Craving creativity? Embrace boredom.
“Boredom might spark creativity because a restless mind hungers for stimulation,” writes Clive Thompson for Wired. A study showed that “the state of boredom contained three main sources of value: altered perception of time, awakened curiosity about the environment, and exploration of self,” reads the abstract of a paper by Professor Tim Loas from the University of East London published in the journal Qualitative Research in Psychology.
Want to make use of the finding? Try not scroll through your phone to “kill time.” Don’t kill it. Make use of the potentially creative state you’re in, instead of binging on the junk that is social media. Doing nothing can actually be important: “If we don’t allow ourselves periods of uninterrupted, freely associated thought, then personal growth, insight and creativity are less likely to emerge,” writes Manfred Kets De Vries, Insead Distinguished Professor of Leadership Development & Organisational Change, for Forbes.

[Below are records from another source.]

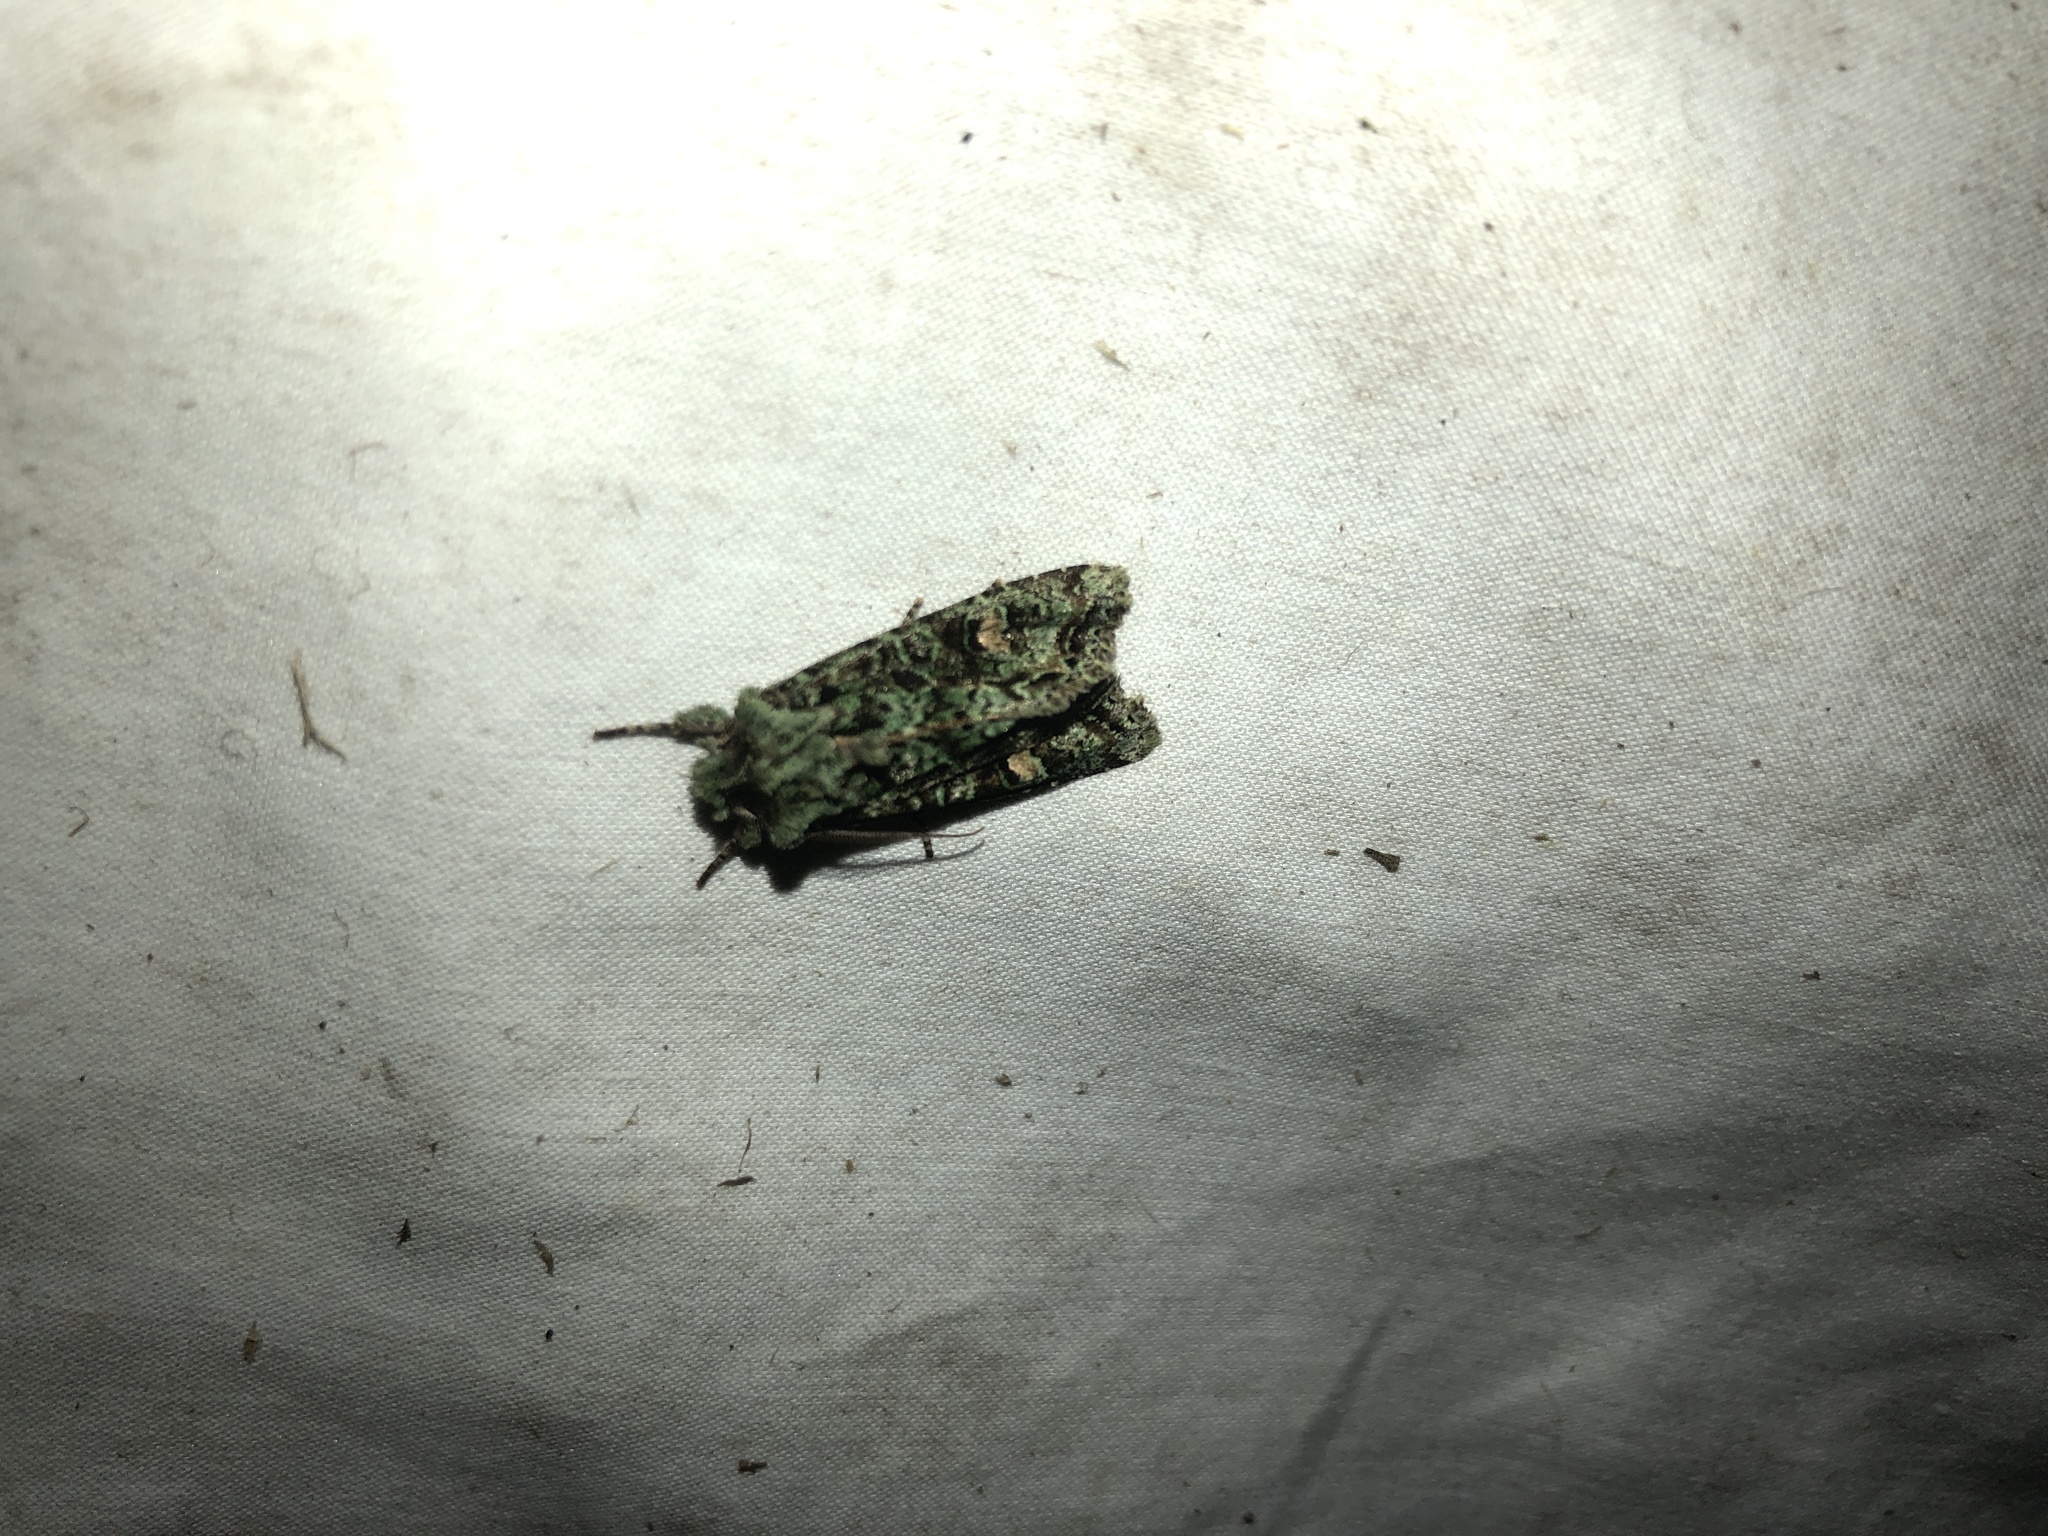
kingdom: Animalia
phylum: Arthropoda
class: Insecta
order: Lepidoptera
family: Noctuidae
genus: Ichneutica
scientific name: Ichneutica
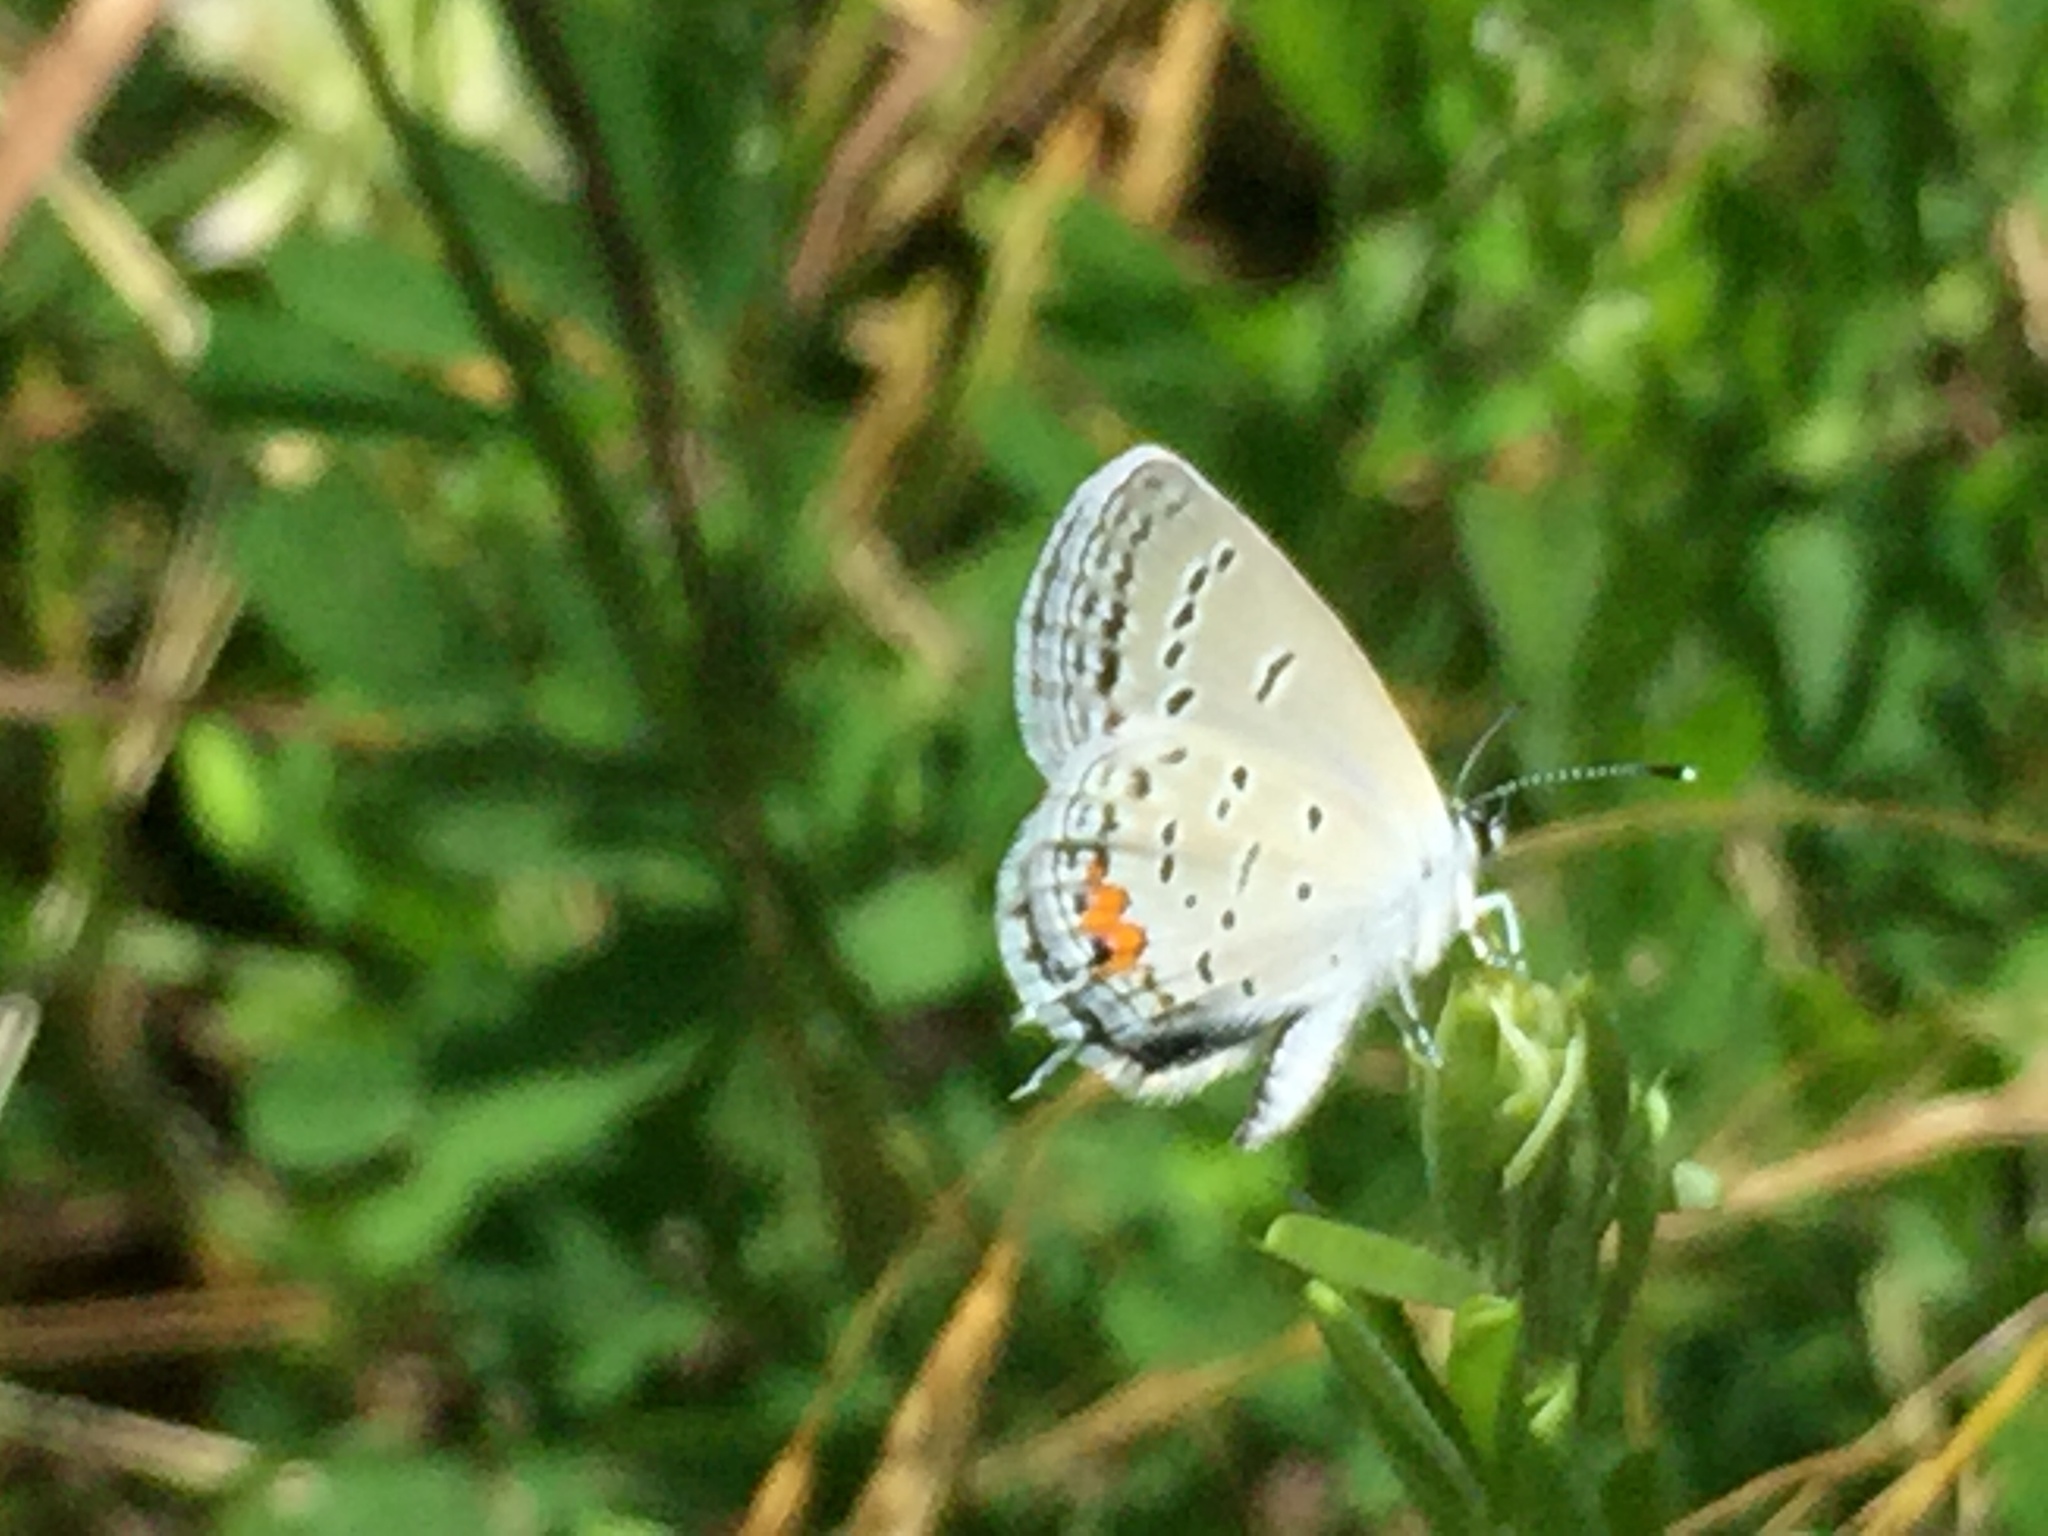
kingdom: Animalia
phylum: Arthropoda
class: Insecta
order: Lepidoptera
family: Lycaenidae
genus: Elkalyce
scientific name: Elkalyce comyntas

Just don’t take it to a crazy level and cut out coffee… Coffee, thinkers in the field suggest, could work against creativity by making you “too focused.” The problem? Creativity is associated with “the ability to link ideas, entities, and concepts in novel ways,” which usually comes at times when our mind is wandering, unfocused, as Maria Konnikova puts it in her The New Yorker article “How Caffeine can Cramp Creativity.”